[Exercise]: Word-for-word transcription is needed for all of the entries.

Saved entries
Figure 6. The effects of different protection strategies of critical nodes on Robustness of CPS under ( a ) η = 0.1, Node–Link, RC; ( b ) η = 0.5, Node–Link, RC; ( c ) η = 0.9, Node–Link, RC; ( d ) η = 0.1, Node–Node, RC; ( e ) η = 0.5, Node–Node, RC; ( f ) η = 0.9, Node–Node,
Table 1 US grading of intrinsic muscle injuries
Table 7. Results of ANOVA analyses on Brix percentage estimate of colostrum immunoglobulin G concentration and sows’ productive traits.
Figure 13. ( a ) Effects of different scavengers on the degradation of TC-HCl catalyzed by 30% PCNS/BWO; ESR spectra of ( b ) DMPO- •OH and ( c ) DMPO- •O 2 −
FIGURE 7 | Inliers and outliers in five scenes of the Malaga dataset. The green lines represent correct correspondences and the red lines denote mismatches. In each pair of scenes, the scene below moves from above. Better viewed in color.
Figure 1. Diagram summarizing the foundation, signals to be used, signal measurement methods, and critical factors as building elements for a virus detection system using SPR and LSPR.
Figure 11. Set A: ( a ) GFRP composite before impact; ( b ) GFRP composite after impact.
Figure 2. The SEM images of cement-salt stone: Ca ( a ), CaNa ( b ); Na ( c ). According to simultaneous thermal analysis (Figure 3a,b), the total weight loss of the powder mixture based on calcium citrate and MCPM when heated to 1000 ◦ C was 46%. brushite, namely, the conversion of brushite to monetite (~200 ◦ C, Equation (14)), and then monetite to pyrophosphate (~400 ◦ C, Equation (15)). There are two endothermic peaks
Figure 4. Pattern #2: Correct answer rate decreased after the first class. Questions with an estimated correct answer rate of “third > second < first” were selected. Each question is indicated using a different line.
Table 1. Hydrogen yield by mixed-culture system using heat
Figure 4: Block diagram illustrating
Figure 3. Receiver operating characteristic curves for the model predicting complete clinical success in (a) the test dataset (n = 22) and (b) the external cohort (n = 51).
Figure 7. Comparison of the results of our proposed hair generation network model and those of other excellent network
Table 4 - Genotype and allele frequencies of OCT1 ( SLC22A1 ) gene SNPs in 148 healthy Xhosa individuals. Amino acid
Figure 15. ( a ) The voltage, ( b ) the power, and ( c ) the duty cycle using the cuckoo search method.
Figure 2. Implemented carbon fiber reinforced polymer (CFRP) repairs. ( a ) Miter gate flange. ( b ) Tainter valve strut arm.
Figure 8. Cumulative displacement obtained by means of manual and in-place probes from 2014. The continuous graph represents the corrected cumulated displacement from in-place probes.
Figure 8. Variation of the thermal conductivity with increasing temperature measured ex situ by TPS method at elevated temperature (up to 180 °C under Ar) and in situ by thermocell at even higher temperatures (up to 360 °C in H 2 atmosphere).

[Task result]:
Figure 6. The effects of different protection strategies of critical nodes on Robustness of CPS under ( a ) η = 0.1, Node–Link, RC; ( b ) η = 0.5, Node–Link, RC; ( c ) η = 0.9, Node–Link, RC; ( d ) η = 0.1, Node–Node, RC; ( e ) η = 0.5, Node–Node, RC; ( f ) η = 0.9, Node–Node,
Table 1 US grading of intrinsic muscle injuries
Table 7. Results of ANOVA analyses on Brix percentage estimate of colostrum immunoglobulin G concentration and sows’ productive traits.
Figure 13. ( a ) Effects of different scavengers on the degradation of TC-HCl catalyzed by 30% PCNS/BWO; ESR spectra of ( b ) DMPO- •OH and ( c ) DMPO- •O 2 −
FIGURE 7 | Inliers and outliers in five scenes of the Malaga dataset. The green lines represent correct correspondences and the red lines denote mismatches. In each pair of scenes, the scene below moves from above. Better viewed in color.
Figure 1. Diagram summarizing the foundation, signals to be used, signal measurement methods, and critical factors as building elements for a virus detection system using SPR and LSPR.
Figure 11. Set A: ( a ) GFRP composite before impact; ( b ) GFRP composite after impact.
Figure 2. The SEM images of cement-salt stone: Ca ( a ), CaNa ( b ); Na ( c ). According to simultaneous thermal analysis (Figure 3a,b), the total weight loss of the powder mixture based on calcium citrate and MCPM when heated to 1000 ◦ C was 46%. brushite, namely, the conversion of brushite to monetite (~200 ◦ C, Equation (14)), and then monetite to pyrophosphate (~400 ◦ C, Equation (15)). There are two endothermic peaks
Figure 4. Pattern #2: Correct answer rate decreased after the first class. Questions with an estimated correct answer rate of “third > second < first” were selected. Each question is indicated using a different line.
Table 1. Hydrogen yield by mixed-culture system using heat
Figure 4: Block diagram illustrating
Figure 3. Receiver operating characteristic curves for the model predicting complete clinical success in (a) the test dataset (n = 22) and (b) the external cohort (n = 51).
Figure 7. Comparison of the results of our proposed hair generation network model and those of other excellent network
Table 4 - Genotype and allele frequencies of OCT1 ( SLC22A1 ) gene SNPs in 148 healthy Xhosa individuals. Amino acid
Figure 15. ( a ) The voltage, ( b ) the power, and ( c ) the duty cycle using the cuckoo search method.
Figure 2. Implemented carbon fiber reinforced polymer (CFRP) repairs. ( a ) Miter gate flange. ( b ) Tainter valve strut arm.
Figure 8. Cumulative displacement obtained by means of manual and in-place probes from 2014. The continuous graph represents the corrected cumulated displacement from in-place probes.
Figure 8. Variation of the thermal conductivity with increasing temperature measured ex situ by TPS method at elevated temperature (up to 180 °C under Ar) and in situ by thermocell at even higher temperatures (up to 360 °C in H 2 atmosphere).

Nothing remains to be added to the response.